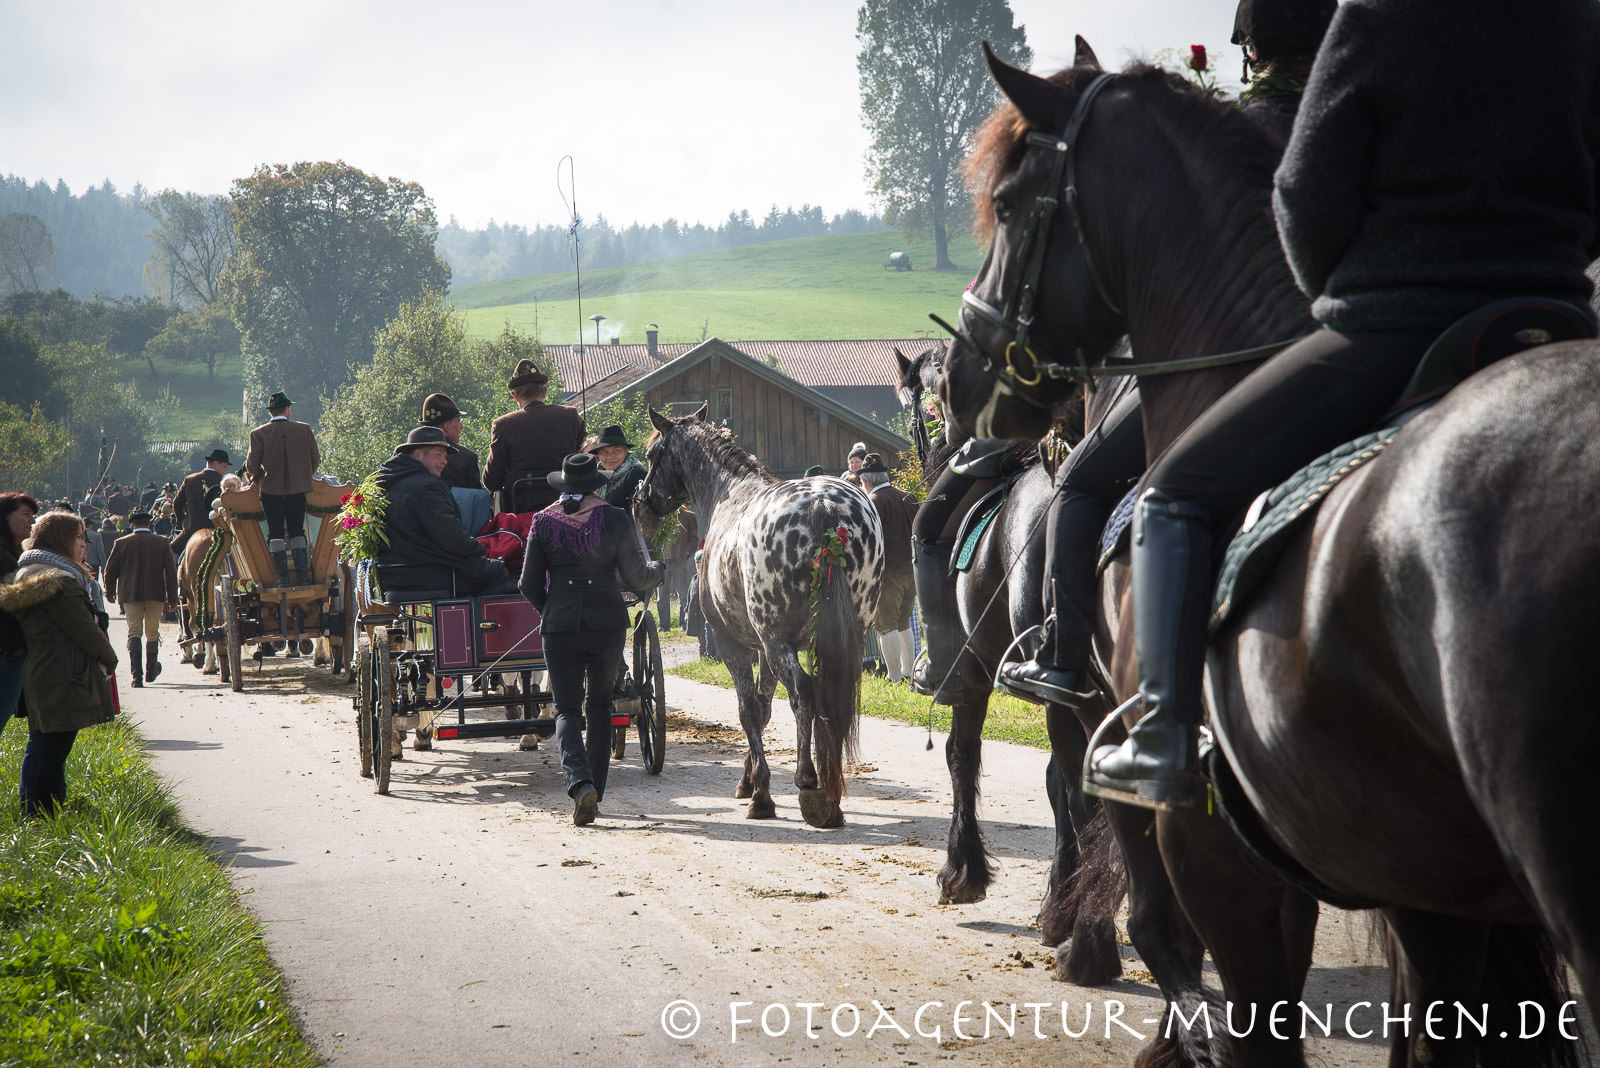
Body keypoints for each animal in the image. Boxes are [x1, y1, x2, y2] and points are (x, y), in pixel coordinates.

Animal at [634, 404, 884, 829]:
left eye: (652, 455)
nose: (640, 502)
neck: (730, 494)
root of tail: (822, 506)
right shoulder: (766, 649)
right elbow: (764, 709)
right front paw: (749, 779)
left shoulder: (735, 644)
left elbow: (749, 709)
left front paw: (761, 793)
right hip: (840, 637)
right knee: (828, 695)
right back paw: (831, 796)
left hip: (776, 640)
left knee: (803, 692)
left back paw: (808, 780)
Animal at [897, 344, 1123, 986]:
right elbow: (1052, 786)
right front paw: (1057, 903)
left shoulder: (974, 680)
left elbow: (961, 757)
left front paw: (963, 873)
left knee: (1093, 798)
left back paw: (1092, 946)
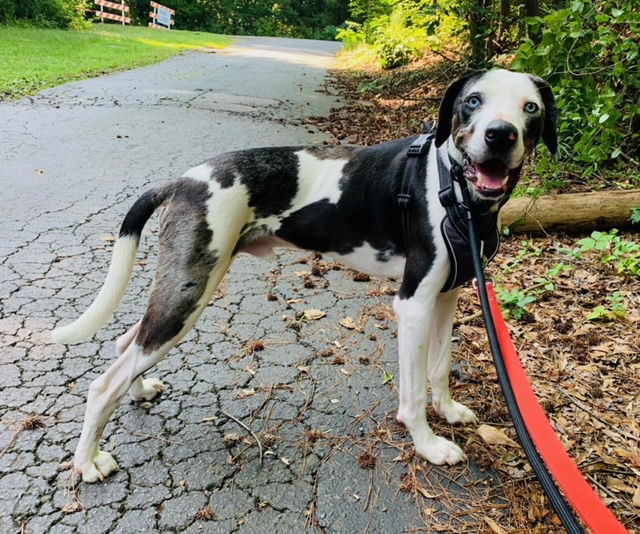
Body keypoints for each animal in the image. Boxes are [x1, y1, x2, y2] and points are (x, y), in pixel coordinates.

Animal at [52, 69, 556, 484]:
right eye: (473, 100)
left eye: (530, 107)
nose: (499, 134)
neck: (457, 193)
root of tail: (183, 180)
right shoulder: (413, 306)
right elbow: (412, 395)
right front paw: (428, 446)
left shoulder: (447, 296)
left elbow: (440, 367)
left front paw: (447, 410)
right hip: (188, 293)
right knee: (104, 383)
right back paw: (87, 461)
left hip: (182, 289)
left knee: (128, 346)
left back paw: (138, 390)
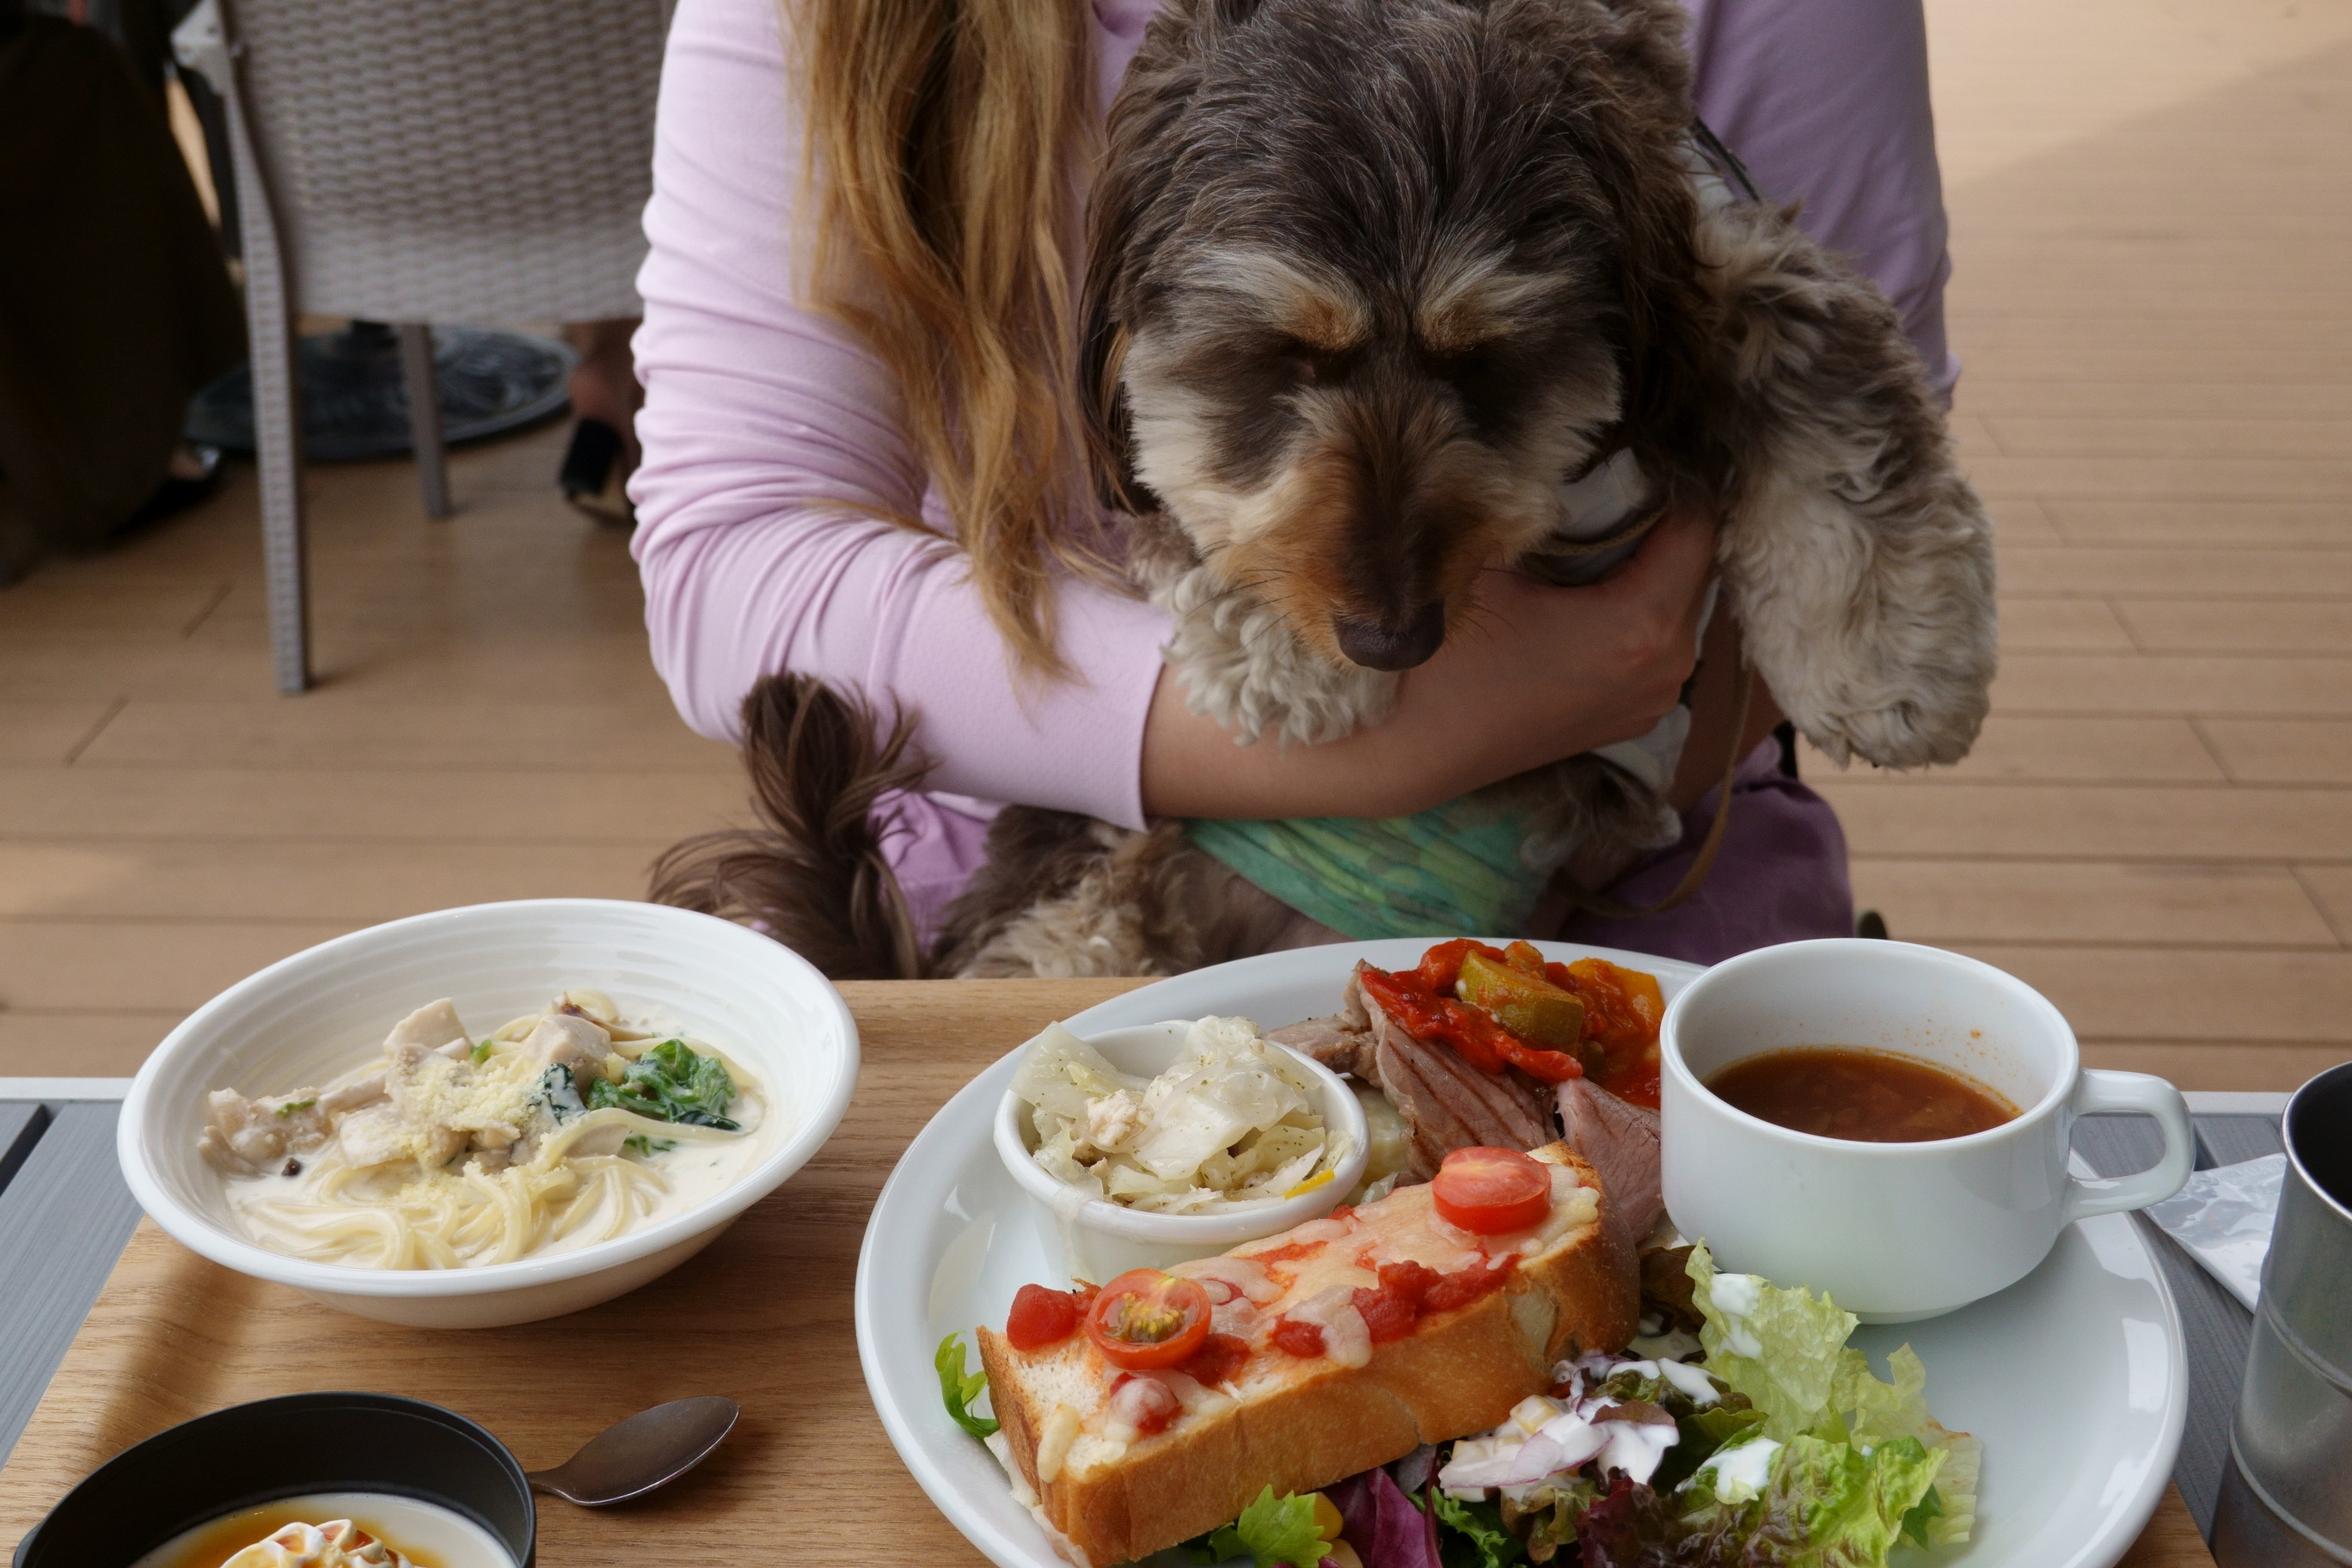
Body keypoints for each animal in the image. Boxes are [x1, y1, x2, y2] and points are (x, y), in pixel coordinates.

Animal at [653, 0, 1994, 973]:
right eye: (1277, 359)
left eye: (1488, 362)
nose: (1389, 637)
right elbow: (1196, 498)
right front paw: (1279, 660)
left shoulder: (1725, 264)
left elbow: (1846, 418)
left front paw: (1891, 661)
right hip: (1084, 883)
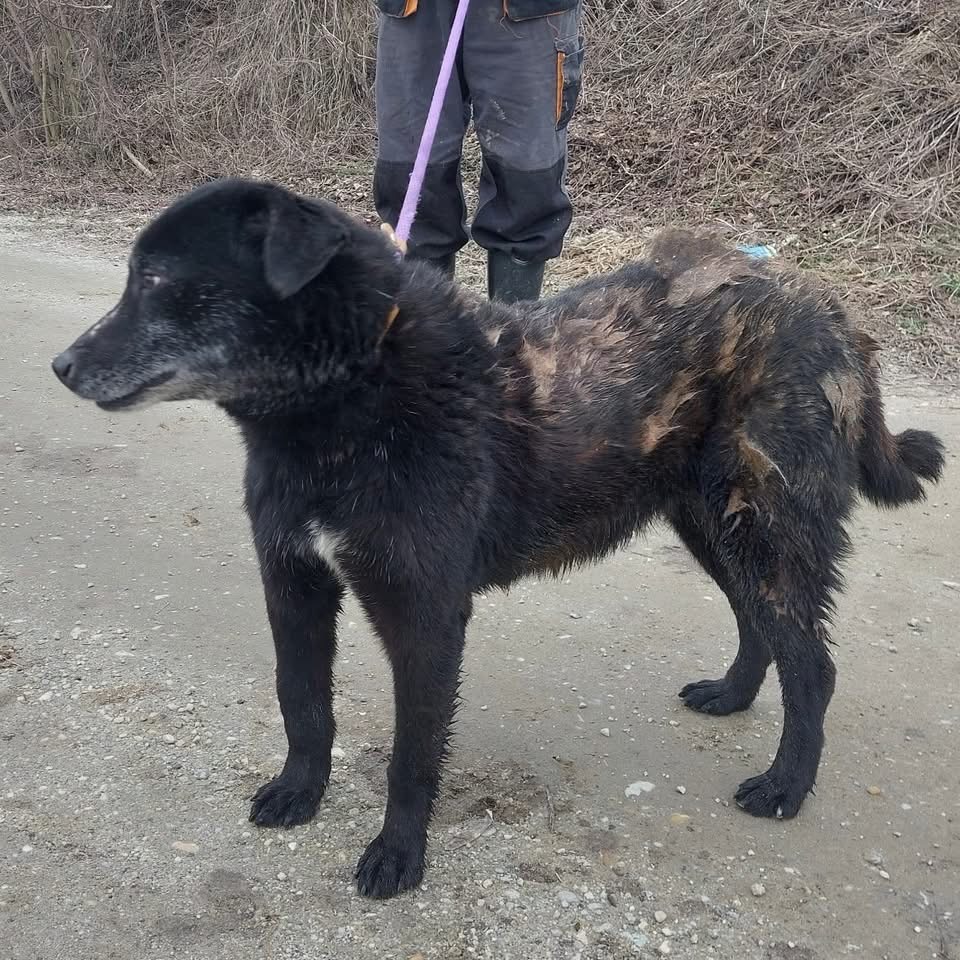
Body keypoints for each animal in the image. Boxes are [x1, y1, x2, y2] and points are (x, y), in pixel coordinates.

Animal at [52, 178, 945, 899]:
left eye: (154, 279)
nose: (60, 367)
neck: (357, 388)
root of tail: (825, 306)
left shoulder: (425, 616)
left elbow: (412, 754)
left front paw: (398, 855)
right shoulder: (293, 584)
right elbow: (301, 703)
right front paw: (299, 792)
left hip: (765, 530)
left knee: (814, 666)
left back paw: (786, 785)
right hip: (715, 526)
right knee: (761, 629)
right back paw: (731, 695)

- - -

__THE PROBLEM__
An exact reproduction of the data is required, with pictures excluded.

__RESULT OF THIS TASK__
Body keypoints for each animal in the image. Boxes are [x1, y1, x2, y2] and points are (x, y), in pixel coordinates.

Animal at [634, 404, 884, 829]:
left eye: (652, 455)
nose: (640, 502)
neck: (730, 494)
root of tail: (822, 506)
right shoulder: (766, 649)
right elbow: (764, 709)
right front paw: (749, 779)
left shoulder: (735, 644)
left elbow: (749, 709)
left front paw: (761, 793)
right hip: (840, 637)
right knee: (828, 695)
right back paw: (831, 796)
left hip: (776, 640)
left knee: (803, 692)
left back paw: (808, 780)
Animal at [897, 344, 1123, 986]:
right elbow: (1052, 786)
right front paw: (1057, 903)
left shoulder: (974, 680)
left elbow: (961, 757)
left front paw: (963, 873)
left knee: (1093, 798)
left back paw: (1092, 946)
Body keypoints for each animal in the image. Boxes are [x1, y1, x2, y2] and points are (x, y), in pixel coordinates.

Animal at [52, 69, 556, 484]:
right eye: (473, 100)
left eye: (530, 107)
nose: (499, 134)
neck: (457, 193)
root of tail: (183, 180)
right shoulder: (413, 306)
right elbow: (412, 395)
right front paw: (428, 446)
left shoulder: (447, 296)
left elbow: (440, 367)
left front paw: (447, 410)
right hip: (188, 293)
right knee: (104, 383)
right back paw: (87, 461)
left hip: (182, 289)
left knee: (128, 346)
left back paw: (138, 390)
Body keypoints for each animal in the image. Boxes are [x1, y1, x2, y2] and points are (x, y), in pixel coordinates.

Animal at [653, 0, 1994, 973]:
right eye: (1277, 359)
left eye: (1488, 362)
nose: (1389, 637)
right elbow: (1196, 498)
right front paw: (1279, 660)
left shoulder: (1725, 264)
left elbow: (1846, 418)
left front paw: (1891, 661)
right hip: (1084, 883)
Body keypoints for each animal in the image. Boxes are [x1, y1, x2, y2] and points are (x, y), in pixel coordinates.

Animal at [52, 178, 945, 899]:
left eye: (154, 279)
nose: (60, 367)
neck: (357, 388)
root of tail: (825, 306)
left shoulder: (425, 616)
left elbow: (412, 754)
left front paw: (398, 855)
right shoulder: (293, 584)
right elbow: (301, 703)
right front paw: (299, 792)
left hip: (765, 530)
left knee: (814, 666)
left back paw: (786, 785)
right hip: (715, 526)
right knee: (761, 629)
right back paw: (731, 695)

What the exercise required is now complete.